Sunday, 30 August 2009

The pixel revolution, the future of game graphics according to Edge article

More than a decade ago, old-school game coders urged their peers to reject the one true way of a fixed graphics pipeline, as embodied by the combination of Microsoft’s emerging DirectX API and the first wave of PC GPUs. The old school lost. The semi-standardisation of the graphics pipeline underwrote a leap forward in the visual quality of PC games and consoles, from Xbox to PlayStation 3.

From the start, however, the sameness that a fixed pipeline imposed on game engines and their output was apparent. In the early days you could usually tell what GPU a PC game was running on simply by the graphical effects, irrespective of the title or developer.

Change began five years ago with the move from fixed-function GPUs to a new generation that enabled semi-programmability through shaders. Game developers embraced the relative freedom and now they want more.

A fantastic article on the future of real-time graphics techniques, with a number of mini interviews with experts of the field, can be found on the online version of the excellent Edge magazine and is well worth a read for anybody wanting to investigate the upcoming trends in real-time game visuals.

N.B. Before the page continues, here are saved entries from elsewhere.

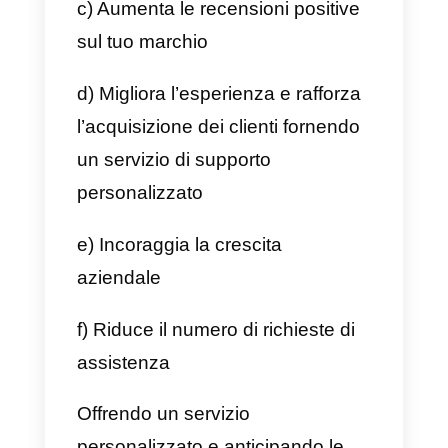
nonostante il servizio proattivo si
considerato essenziale per
aumentare la fedeltà dei clienti,
molte aziende non hanno
familiarità con il termine e trovano
opprimente apportare modifiche.
Allora perché
implementare un servizio d
assistenza clienti
proattivo?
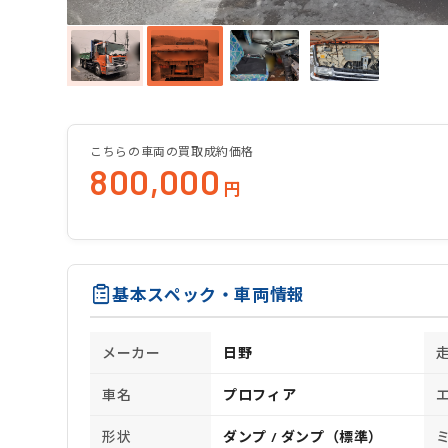
こちらの車両の買取成約価格
800,000
円
基本スペック・車両情報
メーカー
日野
車名
プロフィア
形状
ダンプ / ダンプ（標準）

http://www.edge-online.com/features/the-pixel-revolution

1 comment:

Matthew Fuller said...

thanks I have been looking forward to future rendering techniques. I have almost no knowledge of programming (my major is cognitive science at UTD). But for some reason they make me take programming and linear algebra. It just so happens I have a fascination with 2d surface patterns. Are you aware of any programs that can easily create 2d patterns in motion?